__Exercise prompt__.
Return the entire listing exactly, leaving nothing out.

------------

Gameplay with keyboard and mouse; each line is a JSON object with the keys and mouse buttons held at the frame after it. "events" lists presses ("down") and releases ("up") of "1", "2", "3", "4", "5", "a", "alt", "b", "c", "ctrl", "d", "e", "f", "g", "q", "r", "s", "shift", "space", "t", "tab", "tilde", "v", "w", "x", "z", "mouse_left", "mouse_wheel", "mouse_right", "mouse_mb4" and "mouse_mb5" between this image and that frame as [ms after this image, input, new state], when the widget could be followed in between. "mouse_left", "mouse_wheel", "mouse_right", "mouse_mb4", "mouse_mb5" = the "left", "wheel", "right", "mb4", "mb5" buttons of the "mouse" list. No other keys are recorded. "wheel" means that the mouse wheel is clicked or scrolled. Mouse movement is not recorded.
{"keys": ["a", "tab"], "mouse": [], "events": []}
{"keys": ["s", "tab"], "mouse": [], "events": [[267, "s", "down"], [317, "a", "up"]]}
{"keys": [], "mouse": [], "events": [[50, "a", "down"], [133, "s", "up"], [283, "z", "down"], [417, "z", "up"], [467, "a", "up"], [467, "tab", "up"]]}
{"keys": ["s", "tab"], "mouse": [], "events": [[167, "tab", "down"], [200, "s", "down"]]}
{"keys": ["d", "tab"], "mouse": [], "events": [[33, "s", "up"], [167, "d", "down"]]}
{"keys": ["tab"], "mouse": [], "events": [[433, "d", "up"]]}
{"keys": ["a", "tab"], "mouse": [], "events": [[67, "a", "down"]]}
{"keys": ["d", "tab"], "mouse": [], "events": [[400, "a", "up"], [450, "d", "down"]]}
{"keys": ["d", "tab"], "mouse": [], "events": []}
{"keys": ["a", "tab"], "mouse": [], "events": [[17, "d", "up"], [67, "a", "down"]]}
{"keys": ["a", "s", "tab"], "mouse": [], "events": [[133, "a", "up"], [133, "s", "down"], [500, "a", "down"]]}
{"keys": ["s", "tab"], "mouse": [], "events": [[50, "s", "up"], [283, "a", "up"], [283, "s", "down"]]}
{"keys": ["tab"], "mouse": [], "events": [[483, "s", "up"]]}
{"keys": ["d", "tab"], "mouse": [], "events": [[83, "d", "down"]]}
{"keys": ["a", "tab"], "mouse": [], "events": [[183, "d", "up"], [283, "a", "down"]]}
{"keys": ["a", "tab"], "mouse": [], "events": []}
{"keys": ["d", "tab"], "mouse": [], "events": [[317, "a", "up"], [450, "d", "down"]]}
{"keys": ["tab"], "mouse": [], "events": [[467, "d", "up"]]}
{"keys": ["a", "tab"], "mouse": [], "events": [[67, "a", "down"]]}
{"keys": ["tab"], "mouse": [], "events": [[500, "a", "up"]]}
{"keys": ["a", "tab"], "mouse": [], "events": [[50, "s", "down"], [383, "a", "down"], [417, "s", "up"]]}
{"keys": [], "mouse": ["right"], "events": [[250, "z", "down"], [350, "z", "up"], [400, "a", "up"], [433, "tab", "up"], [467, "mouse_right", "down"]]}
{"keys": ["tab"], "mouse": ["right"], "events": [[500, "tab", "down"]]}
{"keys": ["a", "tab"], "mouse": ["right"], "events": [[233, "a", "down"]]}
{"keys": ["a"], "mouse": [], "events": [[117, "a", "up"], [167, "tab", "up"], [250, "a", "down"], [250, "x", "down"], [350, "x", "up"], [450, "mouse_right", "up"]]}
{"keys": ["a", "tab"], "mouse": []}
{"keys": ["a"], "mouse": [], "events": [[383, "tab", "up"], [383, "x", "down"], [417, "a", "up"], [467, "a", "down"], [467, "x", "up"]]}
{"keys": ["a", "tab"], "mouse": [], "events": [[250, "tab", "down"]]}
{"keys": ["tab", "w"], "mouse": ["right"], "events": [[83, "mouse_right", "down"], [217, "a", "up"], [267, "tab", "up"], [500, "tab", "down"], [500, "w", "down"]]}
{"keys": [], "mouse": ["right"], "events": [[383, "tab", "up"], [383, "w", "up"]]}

------------

__Written solution__.
Gameplay with keyboard and mouse; each line is a JSON object with the keys and mouse buttons held at the frame after it. "events" lists presses ("down") and releases ("up") of "1", "2", "3", "4", "5", "a", "alt", "b", "c", "ctrl", "d", "e", "f", "g", "q", "r", "s", "shift", "space", "t", "tab", "tilde", "v", "w", "x", "z", "mouse_left", "mouse_wheel", "mouse_right", "mouse_mb4" and "mouse_mb5" between this image and that frame as [ms after this image, input, new state], when the widget could be followed in between. "mouse_left", "mouse_wheel", "mouse_right", "mouse_mb4", "mouse_mb5" = the "left", "wheel", "right", "mb4", "mb5" buttons of the "mouse" list. No other keys are recorded. "wheel" means that the mouse wheel is clicked or scrolled. Mouse movement is not recorded.
{"keys": ["a", "tab"], "mouse": [], "events": []}
{"keys": ["s", "tab"], "mouse": [], "events": [[267, "s", "down"], [317, "a", "up"]]}
{"keys": [], "mouse": [], "events": [[50, "a", "down"], [133, "s", "up"], [283, "z", "down"], [417, "z", "up"], [467, "a", "up"], [467, "tab", "up"]]}
{"keys": ["s", "tab"], "mouse": [], "events": [[167, "tab", "down"], [200, "s", "down"]]}
{"keys": ["d", "tab"], "mouse": [], "events": [[33, "s", "up"], [167, "d", "down"]]}
{"keys": ["tab"], "mouse": [], "events": [[433, "d", "up"]]}
{"keys": ["a", "tab"], "mouse": [], "events": [[67, "a", "down"]]}
{"keys": ["d", "tab"], "mouse": [], "events": [[400, "a", "up"], [450, "d", "down"]]}
{"keys": ["d", "tab"], "mouse": [], "events": []}
{"keys": ["a", "tab"], "mouse": [], "events": [[17, "d", "up"], [67, "a", "down"]]}
{"keys": ["a", "s", "tab"], "mouse": [], "events": [[133, "a", "up"], [133, "s", "down"], [500, "a", "down"]]}
{"keys": ["s", "tab"], "mouse": [], "events": [[50, "s", "up"], [283, "a", "up"], [283, "s", "down"]]}
{"keys": ["tab"], "mouse": [], "events": [[483, "s", "up"]]}
{"keys": ["d", "tab"], "mouse": [], "events": [[83, "d", "down"]]}
{"keys": ["a", "tab"], "mouse": [], "events": [[183, "d", "up"], [283, "a", "down"]]}
{"keys": ["a", "tab"], "mouse": [], "events": []}
{"keys": ["d", "tab"], "mouse": [], "events": [[317, "a", "up"], [450, "d", "down"]]}
{"keys": ["tab"], "mouse": [], "events": [[467, "d", "up"]]}
{"keys": ["a", "tab"], "mouse": [], "events": [[67, "a", "down"]]}
{"keys": ["tab"], "mouse": [], "events": [[500, "a", "up"]]}
{"keys": ["a", "tab"], "mouse": [], "events": [[50, "s", "down"], [383, "a", "down"], [417, "s", "up"]]}
{"keys": [], "mouse": ["right"], "events": [[250, "z", "down"], [350, "z", "up"], [400, "a", "up"], [433, "tab", "up"], [467, "mouse_right", "down"]]}
{"keys": ["tab"], "mouse": ["right"], "events": [[500, "tab", "down"]]}
{"keys": ["a", "tab"], "mouse": ["right"], "events": [[233, "a", "down"]]}
{"keys": ["a"], "mouse": [], "events": [[117, "a", "up"], [167, "tab", "up"], [250, "a", "down"], [250, "x", "down"], [350, "x", "up"], [450, "mouse_right", "up"]]}
{"keys": ["a", "tab"], "mouse": []}
{"keys": ["a"], "mouse": [], "events": [[383, "tab", "up"], [383, "x", "down"], [417, "a", "up"], [467, "a", "down"], [467, "x", "up"]]}
{"keys": ["a", "tab"], "mouse": [], "events": [[250, "tab", "down"]]}
{"keys": ["tab", "w"], "mouse": ["right"], "events": [[83, "mouse_right", "down"], [217, "a", "up"], [267, "tab", "up"], [500, "tab", "down"], [500, "w", "down"]]}
{"keys": [], "mouse": ["right"], "events": [[383, "tab", "up"], [383, "w", "up"]]}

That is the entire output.